First, for general dynamic programs, we propose a regression approach to solve the information relaxation dual problems by exploring the structure of the function space of dual penalties. Compared with most of the existing approaches, the proposed one is more efficient since it circumvents the issue of nested simulation in approximating the so-called optimal dual penalty. The resulted approximations maintain to be feasible dual penalties, and thus yield valid dual bounds on the optimal value function. We further apply the proposed framework to a high-dimensional dynamic trading problem to demonstrate its effectiveness and efficiency in solving the duals of complex dynamic programs.

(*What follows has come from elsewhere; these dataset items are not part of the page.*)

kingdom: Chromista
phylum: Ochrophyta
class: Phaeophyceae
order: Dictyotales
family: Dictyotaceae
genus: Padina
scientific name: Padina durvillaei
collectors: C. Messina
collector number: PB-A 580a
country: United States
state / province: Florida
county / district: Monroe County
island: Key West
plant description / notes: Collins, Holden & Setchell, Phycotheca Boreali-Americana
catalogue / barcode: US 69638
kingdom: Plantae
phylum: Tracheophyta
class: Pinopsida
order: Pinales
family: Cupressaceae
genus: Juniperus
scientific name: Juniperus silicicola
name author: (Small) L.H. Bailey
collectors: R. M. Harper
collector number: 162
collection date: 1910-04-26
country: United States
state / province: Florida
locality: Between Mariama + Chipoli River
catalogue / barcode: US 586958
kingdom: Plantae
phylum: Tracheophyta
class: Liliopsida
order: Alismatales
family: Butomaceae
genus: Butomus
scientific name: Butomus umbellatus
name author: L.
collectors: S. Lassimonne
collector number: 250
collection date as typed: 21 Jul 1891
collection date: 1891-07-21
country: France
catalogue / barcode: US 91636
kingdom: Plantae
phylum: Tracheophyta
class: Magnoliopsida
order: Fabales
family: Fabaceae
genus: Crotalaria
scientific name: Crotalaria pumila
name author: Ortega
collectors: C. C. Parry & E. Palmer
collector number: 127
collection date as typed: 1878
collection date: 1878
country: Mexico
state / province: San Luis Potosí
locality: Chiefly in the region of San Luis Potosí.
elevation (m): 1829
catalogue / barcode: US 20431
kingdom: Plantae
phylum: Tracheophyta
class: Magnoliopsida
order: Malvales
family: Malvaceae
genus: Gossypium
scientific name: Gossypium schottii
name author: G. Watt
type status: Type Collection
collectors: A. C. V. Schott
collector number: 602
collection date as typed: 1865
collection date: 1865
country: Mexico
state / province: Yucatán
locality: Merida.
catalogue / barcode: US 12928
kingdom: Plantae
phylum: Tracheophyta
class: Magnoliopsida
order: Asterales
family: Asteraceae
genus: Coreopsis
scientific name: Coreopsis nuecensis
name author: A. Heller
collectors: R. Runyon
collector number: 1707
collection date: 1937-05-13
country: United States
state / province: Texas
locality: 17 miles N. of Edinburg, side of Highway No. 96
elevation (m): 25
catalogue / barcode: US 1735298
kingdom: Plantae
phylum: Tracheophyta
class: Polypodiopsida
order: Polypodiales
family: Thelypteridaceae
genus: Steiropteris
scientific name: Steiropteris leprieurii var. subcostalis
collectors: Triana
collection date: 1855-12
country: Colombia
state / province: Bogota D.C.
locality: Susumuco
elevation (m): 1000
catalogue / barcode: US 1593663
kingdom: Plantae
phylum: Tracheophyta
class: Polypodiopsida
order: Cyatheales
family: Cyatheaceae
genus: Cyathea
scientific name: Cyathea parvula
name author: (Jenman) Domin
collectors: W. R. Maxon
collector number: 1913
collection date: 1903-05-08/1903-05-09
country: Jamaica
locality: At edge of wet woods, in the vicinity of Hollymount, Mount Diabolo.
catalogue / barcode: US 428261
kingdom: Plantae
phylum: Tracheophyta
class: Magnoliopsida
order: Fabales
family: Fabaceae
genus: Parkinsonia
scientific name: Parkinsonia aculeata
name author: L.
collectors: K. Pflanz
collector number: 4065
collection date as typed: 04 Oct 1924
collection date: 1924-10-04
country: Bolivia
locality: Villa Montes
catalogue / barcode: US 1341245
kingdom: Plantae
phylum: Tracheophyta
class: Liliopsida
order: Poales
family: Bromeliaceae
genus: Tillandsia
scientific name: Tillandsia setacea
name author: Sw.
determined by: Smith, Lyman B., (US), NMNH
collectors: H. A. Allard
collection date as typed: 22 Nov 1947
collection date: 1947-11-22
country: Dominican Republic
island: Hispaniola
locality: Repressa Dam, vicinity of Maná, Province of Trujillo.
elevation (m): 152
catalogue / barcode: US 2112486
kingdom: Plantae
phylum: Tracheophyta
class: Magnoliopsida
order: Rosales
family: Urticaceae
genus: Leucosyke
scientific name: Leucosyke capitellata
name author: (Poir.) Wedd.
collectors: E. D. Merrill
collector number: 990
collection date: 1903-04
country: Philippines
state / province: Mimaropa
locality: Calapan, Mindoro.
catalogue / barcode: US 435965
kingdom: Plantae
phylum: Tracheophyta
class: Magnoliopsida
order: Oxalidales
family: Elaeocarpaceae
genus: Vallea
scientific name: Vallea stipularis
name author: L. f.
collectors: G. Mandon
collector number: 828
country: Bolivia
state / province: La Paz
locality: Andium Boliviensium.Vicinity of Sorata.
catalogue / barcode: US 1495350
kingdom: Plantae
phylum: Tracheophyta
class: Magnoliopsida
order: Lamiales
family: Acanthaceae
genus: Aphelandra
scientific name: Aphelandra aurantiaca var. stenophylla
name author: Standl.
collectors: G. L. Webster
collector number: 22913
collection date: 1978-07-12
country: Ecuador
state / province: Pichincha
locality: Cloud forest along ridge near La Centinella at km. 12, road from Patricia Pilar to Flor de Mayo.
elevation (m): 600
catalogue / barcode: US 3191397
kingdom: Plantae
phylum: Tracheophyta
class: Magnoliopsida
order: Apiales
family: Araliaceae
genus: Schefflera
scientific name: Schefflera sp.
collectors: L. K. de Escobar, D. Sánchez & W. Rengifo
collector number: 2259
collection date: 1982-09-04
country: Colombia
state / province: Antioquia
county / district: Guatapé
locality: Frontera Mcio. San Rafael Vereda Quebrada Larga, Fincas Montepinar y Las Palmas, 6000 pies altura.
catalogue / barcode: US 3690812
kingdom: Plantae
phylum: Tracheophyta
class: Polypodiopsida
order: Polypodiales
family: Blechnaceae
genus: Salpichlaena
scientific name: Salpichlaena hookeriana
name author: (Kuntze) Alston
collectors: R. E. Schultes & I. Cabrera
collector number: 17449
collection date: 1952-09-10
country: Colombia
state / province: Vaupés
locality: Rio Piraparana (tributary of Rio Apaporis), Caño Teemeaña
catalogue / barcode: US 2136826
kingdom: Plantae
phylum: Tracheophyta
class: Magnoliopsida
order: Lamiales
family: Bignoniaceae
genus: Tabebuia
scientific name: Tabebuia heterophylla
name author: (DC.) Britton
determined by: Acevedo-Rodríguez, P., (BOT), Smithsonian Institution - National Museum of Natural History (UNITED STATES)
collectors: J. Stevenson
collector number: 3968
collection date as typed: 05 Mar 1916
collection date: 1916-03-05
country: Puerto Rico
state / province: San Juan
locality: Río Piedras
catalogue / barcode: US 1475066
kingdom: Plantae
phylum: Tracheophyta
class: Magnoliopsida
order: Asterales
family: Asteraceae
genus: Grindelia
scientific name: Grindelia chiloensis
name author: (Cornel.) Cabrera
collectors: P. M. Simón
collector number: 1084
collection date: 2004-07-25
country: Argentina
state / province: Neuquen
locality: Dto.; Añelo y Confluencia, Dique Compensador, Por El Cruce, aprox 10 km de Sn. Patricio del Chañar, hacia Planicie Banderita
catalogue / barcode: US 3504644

Second, for general stochastic simulation, we study the risk quantification of mean response under input uncertainty, which, to the best of our knowledge, has been rarely systematically studied in the literature. We develop nested Monte Carlo estimators for risk measures such as Value-at-Risk (VaR) and Conditional Value-at-Risk (CVaR) of mean response under input certainty. We show that they are strongly consistent and asymptotic normally distributed, and thus yield asymptotically valid confidence intervals. We further study the associated budget allocation problem for efficient simulation of the proposed nested risk estimators.
Last, for general loss distributions, we study the extension of the recently proposed model-based approach, namely the gradient-based adaptive stochastic search (GASS), to the optimization of risk measures such as VaR and CVaR. This problem is usually difficult, because 1) the loss function might lack structural properties such as convexity or differentiability since it is often generated via black-box simulation of a stochastic system; 2) evaluation of VaR or CVaR for a general loss distribution often requires rare-event simulation, which is computationally expensive. Instead of optimizing VaR or CVaR at target risk level directly, we incorporate an adaptive adjustment scheme on the risk level, by initializing the algorithm at a small risk level and adaptively increasing it until the simultaneous achievement of target risk level and convergence of the algorithm. This enables us to adaptively reduce the number of samples needed to estimate the risk measures at each iteration, and thus improving the overall efficiency.